Ore 5:04 UTC
La continua e monotona ripetizione di uno stesso rumore di macchinari, di pistoni, di ruote dentate, di organismi rotanti e scivolanti, col tempo, diventa come una musica conosciuta e quasi non ci si fa più caso.
Proprio per questo qualsiasi nota stonata salta all'orecchio, ogni variazione dallo schema è percepita come le dita avvertono immediatamente un sassolino in una manciata di sabbia finissima.
Il rumore, il più spaventoso rumore che può capitare di sentire in una stazione spaziale sospesa nel vuoto del cielo: il sibilo sputacchiante di una perdita d'aria.
Per un astronauta significa quasi sicuramente la morte, non una morte gloriosa di battaglia o quella meno marziale ma altrettanto eroica che prende dopo una lunga lotta contro la malattia. E neppure la morte causata dalla malattia più incurabile di tutte, la vita stessa, quando si allunga talmente tanto da diventare sottile e disfarsi come le foglie a stagione finita.
La morte per vuoto è un'asfissia dolorosa e violenta: il corpo umano, fatto per sopportare costantemente il peso dell’atmosfera, improvvisamente si tende e si deforma, le tensioni tra gli organi interni non più bilanciate dalla pressione dilaniano la pelle, le costole sui spezzano verso l’esterno con una serie di schiocchi ripetuti, gli occhi scoppiano con due “plop” spargendo attorno sangue e parti di cervello e altra roba.
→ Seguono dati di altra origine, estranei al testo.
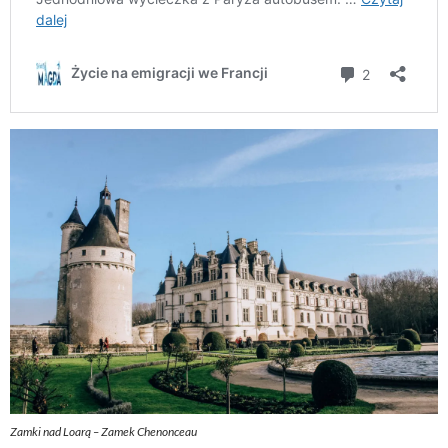
Zamki nad Loarą – Zamek Chenonceau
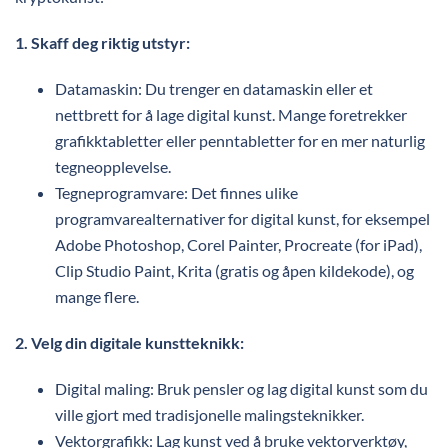
1. Skaff deg riktig utstyr:
Datamaskin: Du trenger en datamaskin eller et
nettbrett for å lage digital kunst. Mange foretrekker
grafikktabletter eller penntabletter for en mer naturlig
tegneopplevelse.
Tegneprogramvare: Det finnes ulike
programvarealternativer for digital kunst, for eksempel
Adobe Photoshop, Corel Painter, Procreate (for iPad),
Clip Studio Paint, Krita (gratis og åpen kildekode), og
mange flere.
2. Velg din digitale kunstteknikk:
Digital maling: Bruk pensler og lag digital kunst som du
ville gjort med tradisjonelle malingsteknikker.
Vektorgrafikk: Lag kunst ved å bruke vektorverktøy,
Non si muore per soffocamento, nel vuoto dello spazio, non si muore per il freddo. Si muore perché si esplode.
Avverto il sibilare fatale, chiaro come uno squillo di tromba sul sottofondo di basso del macchinario ben regolato, ho un brivido.
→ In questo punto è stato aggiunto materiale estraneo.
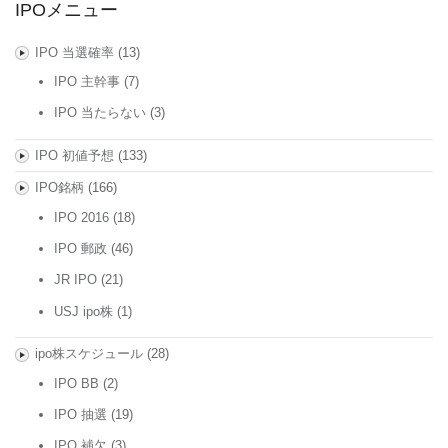
IPOメニュー
IPO 当選確率
(13)
IPO 主幹事
(7)
IPO 当たらない
(3)
IPO 初値予想
(133)
IPO銘柄
(166)
IPO 2016
(18)
IPO 郵政
(46)
JR IPO
(21)
USJ ipo株
(1)
ipo株スケジュール
(28)
IPO BB
(2)
IPO 抽選
(19)
IPO 補欠
(3)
Fortunatamente non mi trovo su una stazione spaziale ma in una segheria, ed il rumore che sento non è una letale perdita dello scafo ma un tubicino che porta aria compressa che si è rotto. Premo il pulsante per fermare il macchinario, chiudo la mandata dell'aria, inserisco come da indicazioni di sicurezza sul posto di lavoro il pulsante dell'emergenza, prendo dalla cassetta un cacciavite ed un nuovo tubetto.
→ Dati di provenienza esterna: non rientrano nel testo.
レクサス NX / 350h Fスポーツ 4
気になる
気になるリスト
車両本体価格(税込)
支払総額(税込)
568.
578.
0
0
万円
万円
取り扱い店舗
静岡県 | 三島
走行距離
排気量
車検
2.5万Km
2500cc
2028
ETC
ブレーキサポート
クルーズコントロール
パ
Il mio collega, più giù lungo la linea, si accende una sigaretta. Non si potrebbe, fumare qui dentro, ma non dice niente nessuno eppoi stiamo attenti a spegnere bene il mozzicone.
La vita di un operaio non riserva particolari emozioni, ma per lo meno uno non rischia di esplodere spargendo attorno i propri organi interni. O di farsi bucare il cranio da un micrometeorite. O di bruciare nell’incendio di un serbatoio d’ossigeno compresso. O qualche altra morte orribile.
Certo rimane il pericolo di farse male sui macchinari, ma basta starci attenti.
Io sto molto attento, non voglio che qualcuno raccolga pezzi sanguinolenti di me in giro per lo stabilimento.
Neanche che fossi un astronauta.
Persino lo stipendio è niente di paragonabile.